Cash and cash equivalents were $17.7 million, with working capital higher year to date from inventory builds ahead of new orders and tariff exposure. Inventory stood at $90.2 million. To support liquidity, Lakeland completed a $6.1 million sale and partial leaseback of its Decatur, Alabama warehouse after the quarter, with proceeds going toward reducing short-term debt. The period also saw closures of facilities in England and Arkansas as part of ongoing cost-saving and operational efficiency programs, aiming for a total of $4 million annualized OpEx savings already underway and a further $3 million targeted for the second half of the year.
The company introduced new product innovations such as the Pacific traditional fire helmet featuring the "Halo Flex" suspension system—a technology designed for comfort and enhanced safety. Operational improvements focused on inventory optimization, product integration, and further alignment with regulatory requirements, particularly to meet upcoming tender cycles in the U.S. and EMEA (Europe, Middle East, and Africa).

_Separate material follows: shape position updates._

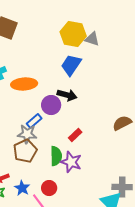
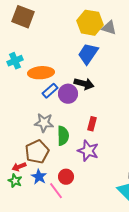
blue rectangle: (34, 121) -> (50, 91), moved
red rectangle: (75, 135) -> (92, 124), turned -32
brown pentagon: (25, 151) -> (37, 152), moved
green semicircle: (56, 156) -> (63, 136), moved

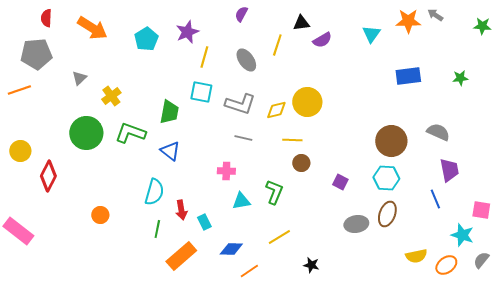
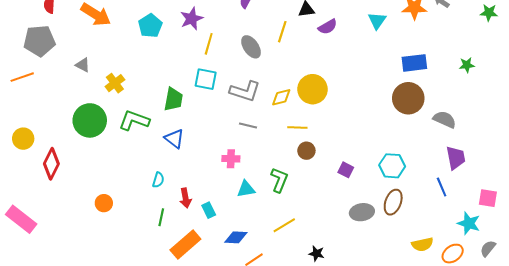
gray triangle: (79, 78) -> (83, 65), turned -49
brown circle: (391, 141) -> (408, 98), moved
cyan semicircle: (154, 192) -> (158, 180), size x0.6

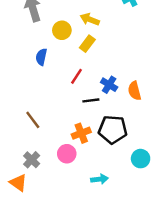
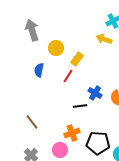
yellow arrow: (90, 19) -> (104, 39), moved
red line: (76, 76) -> (68, 76), moved
black pentagon: (113, 130) -> (98, 143), moved

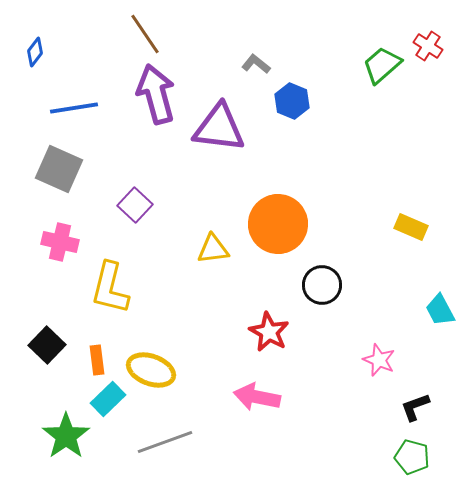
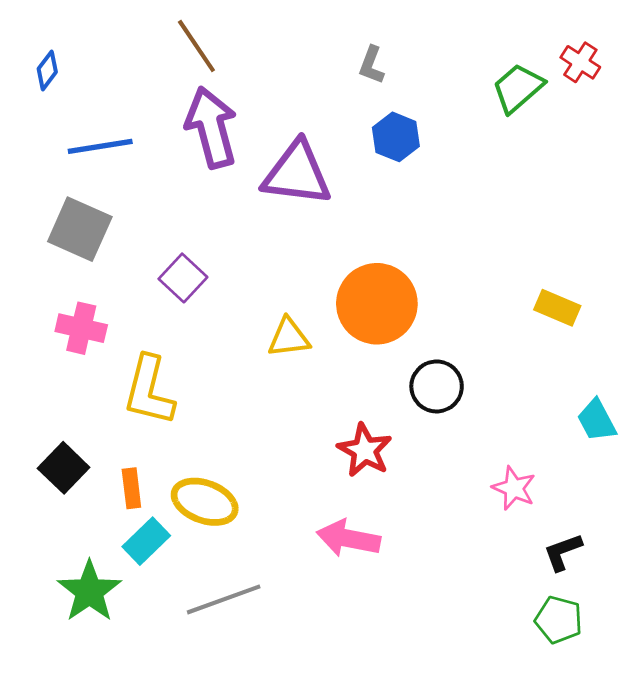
gray L-shape: (256, 64) -> (371, 65), moved, turned -108

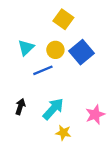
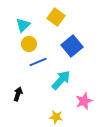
cyan triangle: (26, 48) -> (23, 25), moved
yellow circle: (55, 50) -> (29, 44), moved
cyan arrow: (53, 109) -> (61, 80), moved

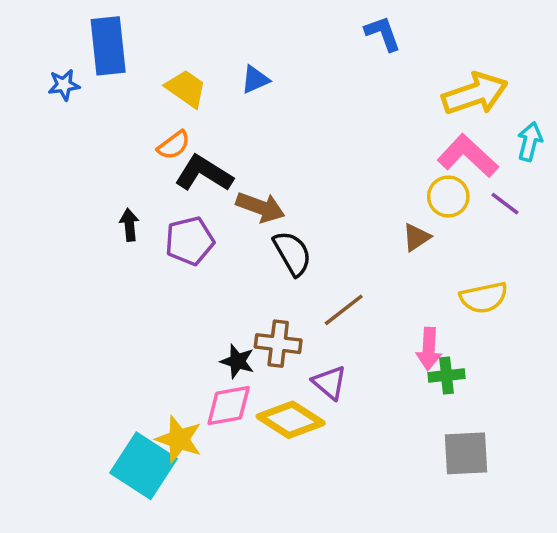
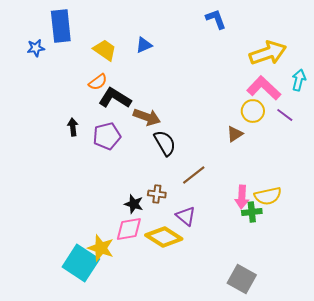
yellow semicircle: (484, 298) -> (268, 196), moved
brown cross: (278, 344) -> (157, 194), size x0.7
gray square: (466, 453) -> (242, 279), moved, turned 32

Management lowered its outlook for the fiscal year, now projecting revenue toward the low end of the $210–$220 million range and adjusted EBITDA (excluding foreign exchange) at $20–$24 million—down from previous guidance of $24–$29 million. The revision was attributed to ongoing tariff issues, higher supply chain costs, and continued delays in Latin America. The company emphasized that it will continue to monitor the global tariff environment and adjust through pricing, operational efficiencies, and further diversification of its supply chain.
In the quarters ahead, investors should keep an eye on the timing and strength of Latin America’s recovery and execution of cost-saving programs. The potential for new tender wins in the U.S. and Europe, especially for Fire Services gear, may drive performance, but management noted that orders from these cycles—and associated regulatory changes—may take until late in the fiscal year or into next year to materialize. The degree to which Lakeland can sustain gross margin improvement and work through operational headwinds will be essential for its medium-term performance. The company paid a quarterly dividend of $0.03 per share on August 22, 2025.
Revenue and net income presented using U.S. generally accepted accounting principles (GAAP) unless otherwise noted.